=== RECORDED DATA ===
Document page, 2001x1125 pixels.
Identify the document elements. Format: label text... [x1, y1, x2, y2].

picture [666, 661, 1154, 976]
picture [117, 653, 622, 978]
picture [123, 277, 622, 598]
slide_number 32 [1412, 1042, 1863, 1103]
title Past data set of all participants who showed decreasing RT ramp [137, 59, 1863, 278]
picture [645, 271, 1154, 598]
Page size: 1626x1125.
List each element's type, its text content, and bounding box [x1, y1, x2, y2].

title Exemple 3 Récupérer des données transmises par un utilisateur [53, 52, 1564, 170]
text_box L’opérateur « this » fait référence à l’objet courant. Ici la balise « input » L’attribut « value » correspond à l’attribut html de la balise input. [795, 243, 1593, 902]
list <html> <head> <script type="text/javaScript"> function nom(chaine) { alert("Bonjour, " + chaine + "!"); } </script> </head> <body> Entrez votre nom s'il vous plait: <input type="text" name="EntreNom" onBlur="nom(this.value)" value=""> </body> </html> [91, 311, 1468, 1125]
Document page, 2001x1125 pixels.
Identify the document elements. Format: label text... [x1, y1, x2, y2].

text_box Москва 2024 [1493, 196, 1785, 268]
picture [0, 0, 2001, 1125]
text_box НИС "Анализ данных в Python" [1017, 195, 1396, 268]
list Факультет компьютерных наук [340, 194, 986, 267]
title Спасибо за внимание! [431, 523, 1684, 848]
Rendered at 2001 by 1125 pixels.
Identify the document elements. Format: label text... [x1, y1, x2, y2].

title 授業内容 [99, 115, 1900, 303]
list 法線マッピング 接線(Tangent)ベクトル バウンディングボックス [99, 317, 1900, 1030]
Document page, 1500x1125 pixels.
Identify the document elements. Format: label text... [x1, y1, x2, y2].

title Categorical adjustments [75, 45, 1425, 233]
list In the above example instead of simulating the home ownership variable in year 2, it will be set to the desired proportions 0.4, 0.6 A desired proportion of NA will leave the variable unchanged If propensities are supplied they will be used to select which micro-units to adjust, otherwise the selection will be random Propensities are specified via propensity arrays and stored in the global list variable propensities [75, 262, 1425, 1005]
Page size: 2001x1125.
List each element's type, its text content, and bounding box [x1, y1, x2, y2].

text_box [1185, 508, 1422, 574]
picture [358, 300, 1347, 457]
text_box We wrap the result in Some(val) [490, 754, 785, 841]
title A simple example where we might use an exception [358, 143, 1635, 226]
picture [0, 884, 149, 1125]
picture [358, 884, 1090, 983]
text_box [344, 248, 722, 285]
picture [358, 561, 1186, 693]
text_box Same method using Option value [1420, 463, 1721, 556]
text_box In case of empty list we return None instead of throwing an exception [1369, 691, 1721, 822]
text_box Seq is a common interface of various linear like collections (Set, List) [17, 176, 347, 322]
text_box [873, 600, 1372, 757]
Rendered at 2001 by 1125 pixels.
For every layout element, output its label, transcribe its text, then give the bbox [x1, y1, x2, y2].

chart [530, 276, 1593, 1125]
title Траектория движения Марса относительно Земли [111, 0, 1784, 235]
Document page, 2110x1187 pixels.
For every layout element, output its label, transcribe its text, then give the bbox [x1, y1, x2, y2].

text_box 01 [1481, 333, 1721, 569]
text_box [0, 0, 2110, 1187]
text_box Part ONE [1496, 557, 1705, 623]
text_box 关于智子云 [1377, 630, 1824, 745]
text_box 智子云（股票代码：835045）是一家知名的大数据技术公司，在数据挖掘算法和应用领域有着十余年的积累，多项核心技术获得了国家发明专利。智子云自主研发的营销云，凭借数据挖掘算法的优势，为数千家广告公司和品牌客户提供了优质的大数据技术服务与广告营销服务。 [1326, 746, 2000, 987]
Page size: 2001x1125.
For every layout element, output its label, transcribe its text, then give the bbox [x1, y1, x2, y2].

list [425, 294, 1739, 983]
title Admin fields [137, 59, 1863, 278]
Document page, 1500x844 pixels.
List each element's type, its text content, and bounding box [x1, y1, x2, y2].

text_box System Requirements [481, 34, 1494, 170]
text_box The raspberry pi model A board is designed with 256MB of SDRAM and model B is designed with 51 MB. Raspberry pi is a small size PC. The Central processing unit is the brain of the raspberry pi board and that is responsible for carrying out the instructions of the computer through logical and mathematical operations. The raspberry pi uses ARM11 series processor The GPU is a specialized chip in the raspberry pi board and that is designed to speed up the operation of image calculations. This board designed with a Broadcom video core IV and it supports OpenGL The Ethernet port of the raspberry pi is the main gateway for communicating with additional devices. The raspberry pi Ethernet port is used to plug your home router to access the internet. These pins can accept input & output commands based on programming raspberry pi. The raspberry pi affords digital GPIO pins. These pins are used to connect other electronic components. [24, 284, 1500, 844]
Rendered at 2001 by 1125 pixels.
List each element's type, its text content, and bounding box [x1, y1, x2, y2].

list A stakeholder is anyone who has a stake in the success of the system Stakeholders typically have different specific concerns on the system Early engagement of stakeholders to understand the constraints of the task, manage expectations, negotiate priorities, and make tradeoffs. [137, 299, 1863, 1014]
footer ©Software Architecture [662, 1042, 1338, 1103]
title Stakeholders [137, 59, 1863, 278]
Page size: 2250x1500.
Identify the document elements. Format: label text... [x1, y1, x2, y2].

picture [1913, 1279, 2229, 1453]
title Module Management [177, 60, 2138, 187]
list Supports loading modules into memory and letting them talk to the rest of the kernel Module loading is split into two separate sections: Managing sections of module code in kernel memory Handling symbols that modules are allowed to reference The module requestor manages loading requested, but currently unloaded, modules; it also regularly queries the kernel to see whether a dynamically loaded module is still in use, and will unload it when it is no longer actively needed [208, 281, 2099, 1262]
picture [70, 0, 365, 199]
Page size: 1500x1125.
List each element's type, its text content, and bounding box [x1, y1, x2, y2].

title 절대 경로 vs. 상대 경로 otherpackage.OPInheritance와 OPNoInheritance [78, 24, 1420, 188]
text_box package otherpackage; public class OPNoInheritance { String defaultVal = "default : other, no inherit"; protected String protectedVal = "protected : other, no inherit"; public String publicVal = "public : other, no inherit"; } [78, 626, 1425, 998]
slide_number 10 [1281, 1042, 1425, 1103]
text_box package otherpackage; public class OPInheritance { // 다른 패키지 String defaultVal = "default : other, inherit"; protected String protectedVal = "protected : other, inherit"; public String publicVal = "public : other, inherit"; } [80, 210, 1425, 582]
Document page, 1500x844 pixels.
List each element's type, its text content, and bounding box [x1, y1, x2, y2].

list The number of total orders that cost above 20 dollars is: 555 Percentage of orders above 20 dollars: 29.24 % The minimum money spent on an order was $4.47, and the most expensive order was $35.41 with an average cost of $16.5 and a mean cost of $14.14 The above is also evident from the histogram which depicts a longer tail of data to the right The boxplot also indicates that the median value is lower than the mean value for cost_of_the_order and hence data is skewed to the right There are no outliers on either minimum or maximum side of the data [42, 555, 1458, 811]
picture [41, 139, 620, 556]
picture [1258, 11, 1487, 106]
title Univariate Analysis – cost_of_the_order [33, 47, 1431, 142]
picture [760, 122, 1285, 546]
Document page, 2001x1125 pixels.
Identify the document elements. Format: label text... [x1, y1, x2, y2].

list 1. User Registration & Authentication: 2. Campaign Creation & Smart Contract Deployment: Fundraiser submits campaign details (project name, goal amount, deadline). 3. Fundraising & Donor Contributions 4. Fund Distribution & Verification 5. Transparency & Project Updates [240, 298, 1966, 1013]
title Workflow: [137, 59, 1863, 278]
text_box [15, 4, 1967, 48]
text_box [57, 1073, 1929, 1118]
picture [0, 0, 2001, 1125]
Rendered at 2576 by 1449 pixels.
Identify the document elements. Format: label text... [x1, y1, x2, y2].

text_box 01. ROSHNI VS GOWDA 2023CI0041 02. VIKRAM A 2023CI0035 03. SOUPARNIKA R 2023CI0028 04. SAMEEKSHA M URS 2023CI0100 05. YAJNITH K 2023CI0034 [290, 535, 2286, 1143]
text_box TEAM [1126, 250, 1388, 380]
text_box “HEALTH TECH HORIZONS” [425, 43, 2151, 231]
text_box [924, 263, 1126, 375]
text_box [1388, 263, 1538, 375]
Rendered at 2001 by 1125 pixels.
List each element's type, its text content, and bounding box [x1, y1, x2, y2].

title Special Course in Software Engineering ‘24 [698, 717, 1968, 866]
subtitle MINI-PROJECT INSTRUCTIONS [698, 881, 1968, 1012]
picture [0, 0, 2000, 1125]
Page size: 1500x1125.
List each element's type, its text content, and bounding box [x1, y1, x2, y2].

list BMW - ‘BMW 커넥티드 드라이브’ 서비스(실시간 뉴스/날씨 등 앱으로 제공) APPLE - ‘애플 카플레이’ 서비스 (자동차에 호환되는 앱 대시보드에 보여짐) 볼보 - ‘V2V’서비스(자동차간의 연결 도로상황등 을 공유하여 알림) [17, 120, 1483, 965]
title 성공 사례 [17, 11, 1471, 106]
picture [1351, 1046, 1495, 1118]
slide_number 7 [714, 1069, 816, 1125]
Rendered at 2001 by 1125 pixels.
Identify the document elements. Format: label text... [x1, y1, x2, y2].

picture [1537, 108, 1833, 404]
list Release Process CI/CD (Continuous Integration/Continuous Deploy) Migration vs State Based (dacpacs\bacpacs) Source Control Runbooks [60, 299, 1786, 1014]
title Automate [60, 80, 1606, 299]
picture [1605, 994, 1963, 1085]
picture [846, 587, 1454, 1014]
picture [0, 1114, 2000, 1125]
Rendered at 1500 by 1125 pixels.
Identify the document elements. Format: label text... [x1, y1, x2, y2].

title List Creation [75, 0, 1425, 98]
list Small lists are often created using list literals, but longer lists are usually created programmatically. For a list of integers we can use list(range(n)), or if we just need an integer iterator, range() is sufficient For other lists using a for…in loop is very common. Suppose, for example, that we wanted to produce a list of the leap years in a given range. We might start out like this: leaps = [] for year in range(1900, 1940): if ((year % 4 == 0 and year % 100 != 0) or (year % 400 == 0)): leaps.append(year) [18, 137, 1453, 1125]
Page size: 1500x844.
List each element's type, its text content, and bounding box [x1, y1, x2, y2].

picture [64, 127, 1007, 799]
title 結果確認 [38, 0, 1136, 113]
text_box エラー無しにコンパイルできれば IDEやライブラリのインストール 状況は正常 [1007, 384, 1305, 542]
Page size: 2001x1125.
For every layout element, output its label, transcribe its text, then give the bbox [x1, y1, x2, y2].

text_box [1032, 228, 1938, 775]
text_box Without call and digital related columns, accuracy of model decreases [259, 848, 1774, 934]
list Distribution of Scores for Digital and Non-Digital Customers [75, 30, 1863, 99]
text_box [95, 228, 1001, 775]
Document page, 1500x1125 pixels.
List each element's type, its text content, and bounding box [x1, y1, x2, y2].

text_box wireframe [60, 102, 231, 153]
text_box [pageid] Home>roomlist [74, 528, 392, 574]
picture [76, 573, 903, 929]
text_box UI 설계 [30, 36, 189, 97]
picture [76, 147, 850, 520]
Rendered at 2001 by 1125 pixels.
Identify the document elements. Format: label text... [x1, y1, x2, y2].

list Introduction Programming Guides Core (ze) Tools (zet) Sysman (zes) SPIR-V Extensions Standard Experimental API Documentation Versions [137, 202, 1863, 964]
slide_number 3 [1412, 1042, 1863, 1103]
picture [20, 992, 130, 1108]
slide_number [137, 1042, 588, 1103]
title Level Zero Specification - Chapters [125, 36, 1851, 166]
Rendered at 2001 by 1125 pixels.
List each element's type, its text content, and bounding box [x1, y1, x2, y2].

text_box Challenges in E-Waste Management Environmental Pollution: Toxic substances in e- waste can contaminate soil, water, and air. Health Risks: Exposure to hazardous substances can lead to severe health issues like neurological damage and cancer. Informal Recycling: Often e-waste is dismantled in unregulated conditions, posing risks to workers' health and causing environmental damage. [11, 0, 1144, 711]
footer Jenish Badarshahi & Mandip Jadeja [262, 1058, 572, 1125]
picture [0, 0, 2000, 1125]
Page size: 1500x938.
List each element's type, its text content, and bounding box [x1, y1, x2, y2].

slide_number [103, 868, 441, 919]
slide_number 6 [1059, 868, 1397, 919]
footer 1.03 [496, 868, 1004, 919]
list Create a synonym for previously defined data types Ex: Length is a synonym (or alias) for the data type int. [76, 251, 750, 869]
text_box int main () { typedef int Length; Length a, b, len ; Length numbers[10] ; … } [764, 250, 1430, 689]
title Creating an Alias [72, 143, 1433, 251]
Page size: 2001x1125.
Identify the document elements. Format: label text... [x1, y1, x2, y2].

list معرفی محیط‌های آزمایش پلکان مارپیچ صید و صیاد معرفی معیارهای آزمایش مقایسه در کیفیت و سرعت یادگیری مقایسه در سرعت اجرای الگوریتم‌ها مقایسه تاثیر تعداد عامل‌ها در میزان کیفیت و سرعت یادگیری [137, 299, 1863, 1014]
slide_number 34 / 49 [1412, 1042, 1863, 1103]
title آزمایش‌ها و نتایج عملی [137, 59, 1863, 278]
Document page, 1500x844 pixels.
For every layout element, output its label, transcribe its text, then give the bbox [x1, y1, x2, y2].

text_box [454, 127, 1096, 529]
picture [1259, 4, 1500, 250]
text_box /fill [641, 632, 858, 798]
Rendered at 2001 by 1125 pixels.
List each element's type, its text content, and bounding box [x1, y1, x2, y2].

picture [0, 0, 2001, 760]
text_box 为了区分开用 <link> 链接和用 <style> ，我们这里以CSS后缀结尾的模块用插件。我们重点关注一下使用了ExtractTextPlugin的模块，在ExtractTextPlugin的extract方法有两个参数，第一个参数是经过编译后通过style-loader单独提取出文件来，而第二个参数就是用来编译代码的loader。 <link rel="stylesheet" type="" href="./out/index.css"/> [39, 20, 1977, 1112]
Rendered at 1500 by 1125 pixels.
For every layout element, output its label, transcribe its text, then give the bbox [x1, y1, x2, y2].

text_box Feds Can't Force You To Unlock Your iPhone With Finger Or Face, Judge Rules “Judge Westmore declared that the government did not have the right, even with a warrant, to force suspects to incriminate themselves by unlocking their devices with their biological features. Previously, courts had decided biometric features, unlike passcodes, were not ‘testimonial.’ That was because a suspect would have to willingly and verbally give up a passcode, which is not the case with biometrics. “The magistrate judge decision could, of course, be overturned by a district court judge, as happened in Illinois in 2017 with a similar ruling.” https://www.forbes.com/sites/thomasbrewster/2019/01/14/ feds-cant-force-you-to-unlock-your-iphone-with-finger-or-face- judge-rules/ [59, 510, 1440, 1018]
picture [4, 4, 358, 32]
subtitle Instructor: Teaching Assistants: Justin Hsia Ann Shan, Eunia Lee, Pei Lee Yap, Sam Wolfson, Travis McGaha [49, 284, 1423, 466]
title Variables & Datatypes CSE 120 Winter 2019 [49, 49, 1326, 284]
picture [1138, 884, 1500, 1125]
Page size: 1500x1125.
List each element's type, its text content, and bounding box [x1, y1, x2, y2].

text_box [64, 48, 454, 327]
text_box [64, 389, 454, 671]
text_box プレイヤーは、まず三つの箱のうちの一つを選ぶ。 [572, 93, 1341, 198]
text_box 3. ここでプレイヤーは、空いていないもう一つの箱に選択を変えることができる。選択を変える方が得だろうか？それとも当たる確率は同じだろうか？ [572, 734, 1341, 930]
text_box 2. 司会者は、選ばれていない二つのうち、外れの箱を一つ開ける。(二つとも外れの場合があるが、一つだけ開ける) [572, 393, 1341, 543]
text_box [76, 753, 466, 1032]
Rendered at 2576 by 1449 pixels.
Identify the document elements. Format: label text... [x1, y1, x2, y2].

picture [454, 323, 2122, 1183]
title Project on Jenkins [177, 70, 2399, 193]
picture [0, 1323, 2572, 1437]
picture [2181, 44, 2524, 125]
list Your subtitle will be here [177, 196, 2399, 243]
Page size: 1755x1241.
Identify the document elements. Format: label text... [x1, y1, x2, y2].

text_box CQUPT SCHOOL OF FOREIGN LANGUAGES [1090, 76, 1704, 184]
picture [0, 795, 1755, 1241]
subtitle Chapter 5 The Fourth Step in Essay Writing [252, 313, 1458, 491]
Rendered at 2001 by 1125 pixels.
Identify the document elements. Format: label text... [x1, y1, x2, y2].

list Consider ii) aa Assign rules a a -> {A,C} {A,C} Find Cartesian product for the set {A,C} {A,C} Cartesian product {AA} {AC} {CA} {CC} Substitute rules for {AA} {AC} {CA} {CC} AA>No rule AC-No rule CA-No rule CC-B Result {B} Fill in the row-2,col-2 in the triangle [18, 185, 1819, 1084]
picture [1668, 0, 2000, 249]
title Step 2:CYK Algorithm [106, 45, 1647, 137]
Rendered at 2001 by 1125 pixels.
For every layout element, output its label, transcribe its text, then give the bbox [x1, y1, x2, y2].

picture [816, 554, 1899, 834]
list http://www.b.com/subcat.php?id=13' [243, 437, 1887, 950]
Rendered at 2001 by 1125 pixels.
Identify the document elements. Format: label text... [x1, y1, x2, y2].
===
• JOB ITEM: Please transcribe the material line by line, exactly, from its opening line through the line that contains "Page size: 1626x1125.".

• EXPECTED ANSWER:
Document page, 2001x1125 pixels.
Identify the document elements. Format: label text... [x1, y1, x2, y2].

picture [666, 661, 1154, 976]
picture [117, 653, 622, 978]
picture [123, 277, 622, 598]
slide_number 32 [1412, 1042, 1863, 1103]
title Past data set of all participants who showed decreasing RT ramp [137, 59, 1863, 278]
picture [645, 271, 1154, 598]
Page size: 1626x1125.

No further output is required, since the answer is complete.